DARC doesn't retrain the chef. Instead, it looks at the list of dishes the chef has already prepared (the "candidates") and uses a new rule to pick the winner.

How DARC Works (The Analogy)

Imagine the chef has prepared 10 different versions of a response to a tricky question. DARC looks at them through two lenses:

  1. The "Average Taste" Lens: How good is it on average?
  2. The "Disagreement" Lens: How much do the critics fight about it?

The DARC Rule:

"I don't just want the dish with the highest average score. I want the dish that is consistently good and doesn't make people angry."

If Dish A has an average score of 8.5 but half the critics gave it a 1 (high disagreement), DARC says, "Too risky! That's a gamble."
If Dish B has an average score of 8.2 but everyone gave it an 8 or 9 (low disagreement), DARC says, "Safe bet! Let's serve this one."

The Secret Sauce: "Risk Budgets"

The paper introduces a concept called Risk-Constrained Decoding. Imagine you have a "Risk Budget."

  • The Old Way: "Pick the highest score, no matter what." (Like betting your whole savings on a coin flip).
  • The DARC Way: "Pick the highest score, but you are only allowed to pick a dish if the critics' disagreement is below a certain limit."

If the critics are screaming at each other about a dish (high disagreement), DARC treats that dish as "expensive" in terms of risk. It forces the AI to choose a slightly less "perfect" but much more "stable" answer.

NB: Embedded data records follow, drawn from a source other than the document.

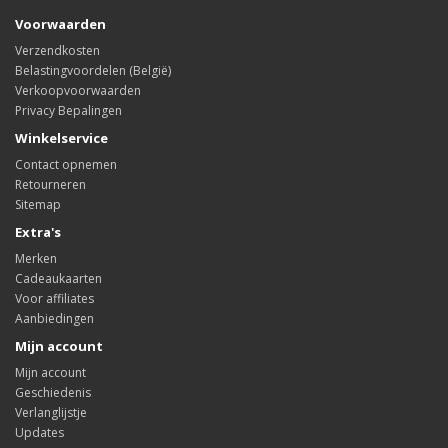
Voorwaarden
Verzendkosten
Belastingvoordelen (België)
Verkoopvoorwaarden
Privacy Bepalingen
Winkelservice
Contact opnemen
Retourneren
Sitemap
Extra's
Merken
Cadeaukaarten
Voor affiliates
Aanbiedingen
Mijn account
Mijn account
Geschiedenis
Verlanglijstje
Updates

Why This Matters in Real Life

The authors tested this on real AI models. Here is what they found:

  1. Less Polarization: When people ask controversial questions (like politics), standard AI models often pick an answer that sounds confident but makes half the readers furious. DARC picks a calmer, more balanced answer that satisfies almost everyone.
    • Analogy: Instead of a politician shouting a slogan that makes half the crowd cheer and the other half boo, DARC picks the moderate policy that keeps the whole room happy.
  2. Fewer "Hallucinations": Sometimes AI makes things up. If the AI makes up a song lyric, some critics might think it's creative, while others think it's a lie. DARC sees this high disagreement and avoids the risky, made-up answer, choosing a truthful "I don't know" instead.
  3. No Retraining Needed: This is the best part. You don't need to teach the AI a new way of thinking (which takes months and millions of dollars). You just change the selection rule at the very end. It's like changing the menu board, not the kitchen.

The "Proxy" Trick

You might ask: "How does DARC know the critics disagree if we haven't asked 50 people yet?"

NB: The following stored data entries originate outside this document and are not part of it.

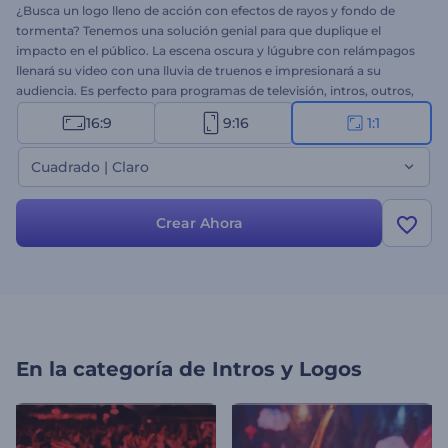
¿Busca un logo lleno de acción con efectos de rayos y fondo de
tormenta? Tenemos una solución genial para que duplique el
impacto en el público. La escena oscura y lúgubre con relámpagos
llenará su video con una lluvia de truenos e impresionará a su
audiencia. Es perfecto para programas de televisión, intros, outros,
tráilers, aperturas, para presentar su canal de YouTube y promover
16:9
9:16
1:1
sus nuevas ideas. Sienta el momento con sólo subir su logo, añadir
el texto y la música. ¡Su video estará listo en unos pocos minutos!
Cuadrado | Claro
Crear Ahora
En la categoría de
Intros y Logos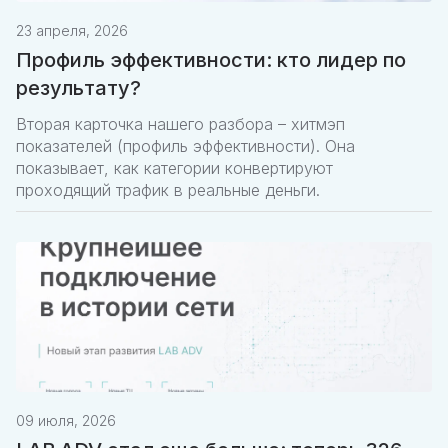
23 апреля, 2026
Профиль эффективности: кто лидер по
результату?
Вторая карточка нашего разбора – хитмэп
показателей (профиль эффективности). Она
показывает, как категории конвертируют
проходящий трафик в реальные деньги.
09 июля, 2026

DARC uses a clever trick called a Proxy. Instead of waiting for 50 humans to taste the soup, the AI asks itself: "If I slightly change the wording of this answer (like adding a comma or changing a word), does the 'taste score' change wildly?"

  • If a tiny change makes the score jump from 2 to 10, the AI knows the answer is fragile and controversial.
  • If the score stays steady, the answer is robust.

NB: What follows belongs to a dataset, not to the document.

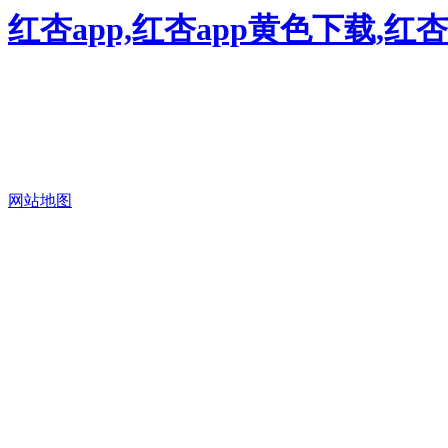
红杏app,红杏app黄色下载,红
网站地图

DARC uses this "fragility" as a stand-in for human disagreement. It's like a sommelier shaking a bottle of wine; if it foams and splatters everywhere, they know it's unstable and won't serve it.

Summary

DARC is a safety net for AI. It stops the AI from chasing "average" scores that hide dangerous disagreements. It forces the AI to choose answers that are reliable and safe, ensuring that when you ask a question, you get an answer that won't accidentally offend half the people reading it.

It's the difference between a gambler hoping for a jackpot and a prudent investor building a stable portfolio.